Even the notion that this is about protecting foreign firms is a ruse: companies based in country A can set up a subsidiary in country B to sue country A’s government. American courts, for example, have consistently ruled that corporations need not be compensated for the loss of profits from a change in regulations (a so-called regulatory taking); but, under the typical investment agreement, a foreign firm (or an American firm, operating through a foreign subsidiary) can demand compensation!
Worse, investment agreements enable companies to sue the government over perfectly sensible and just regulatory changes – when, say, a cigarette company’s profits are lowered by a regulation restricting the use of tobacco. In South Africa, a firm could sue if it believes that its bottom line might by harmed by programs designed to address the legacy of official racism.
There is a long-standing presumption of “sovereign immunity”: states can be sued only under limited circumstances.
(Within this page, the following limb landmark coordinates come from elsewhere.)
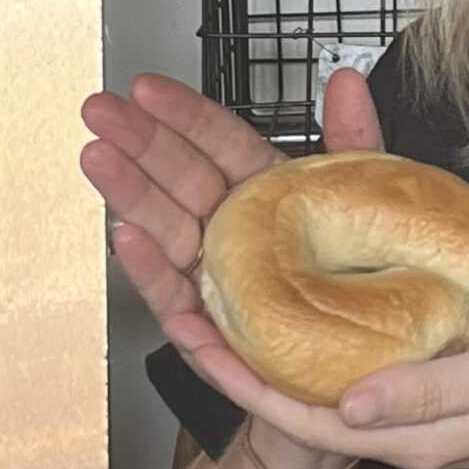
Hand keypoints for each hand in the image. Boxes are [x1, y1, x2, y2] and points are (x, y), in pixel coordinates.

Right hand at [79, 67, 383, 436]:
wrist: (352, 386)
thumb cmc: (357, 298)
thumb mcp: (367, 210)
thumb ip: (353, 142)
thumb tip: (345, 83)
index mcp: (264, 195)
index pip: (218, 144)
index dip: (183, 115)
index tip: (149, 89)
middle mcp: (229, 231)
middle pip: (178, 179)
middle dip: (138, 143)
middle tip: (104, 112)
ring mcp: (210, 276)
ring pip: (162, 229)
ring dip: (128, 195)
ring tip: (101, 161)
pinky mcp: (203, 326)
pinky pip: (173, 296)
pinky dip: (149, 271)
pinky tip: (128, 240)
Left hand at [152, 307, 468, 468]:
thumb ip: (425, 393)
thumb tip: (346, 404)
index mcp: (403, 436)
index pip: (295, 415)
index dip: (236, 377)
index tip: (185, 332)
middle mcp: (392, 430)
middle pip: (290, 396)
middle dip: (230, 353)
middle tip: (175, 297)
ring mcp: (406, 412)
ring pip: (312, 379)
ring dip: (260, 340)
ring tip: (212, 292)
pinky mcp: (422, 385)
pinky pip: (345, 363)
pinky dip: (307, 332)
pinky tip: (292, 296)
But investment agreements like those backed by the US demand that developing countries waive this presumption and permit the adjudication of suits according to procedures that fall far short of those expected in twenty-first-century democracies. Such procedures have proved to be arbitrary and capricious, with no systemic way to reconcile incompatible rulings issued by different panels. While proponents argue that investment treaties reduce uncertainty, the ambiguities and conflicting interpretations of these agreements’ provisions have increased uncertainty.
Countries that have signed such investment agreements have paid a high price. Several have been subject to enormous suits – and enormous payouts. There have even been demands that countries honor contracts signed by previous non-democratic and corrupt governments, even when the International Monetary Fund and other multilateral organizations have recommended that the contract be abrogated.
Even when developing-country governments win the suits (which have proliferated greatly in the last 15 years), the litigation costs are huge. The (intended) effect is to chill governments’ legitimate efforts to protect and advance citizens’ interests by imposing regulations, taxation, and other responsibilities on corporations.
Moreover, for developing countries that were foolish enough to sign such agreements, the evidence is that the benefits, if any, have been scant. In South Africa’s review, it found that it had not received significant investments from the countries with which it had signed agreements, but had received significant investments from those with which it had not.
It is no surprise that South Africa, after a careful review of investment treaties, has decided that, at the very least, they should be renegotiated. Doing so is not anti-investment; it is pro-development. And it is essential if South Africa’s government is to pursue policies that best serve the country’s economy and citizens.
Indeed, by clarifying through domestic legislation the protections offered to investors, South Africa is once again demonstrating – as it has repeatedly done since the adoption of its new Constitution in 1996 – its commitment to the rule of law. It is the investment agreements themselves that most seriously threaten democratic decision-making.
South Africa should be congratulated. Other countries, one hopes, will follow suit.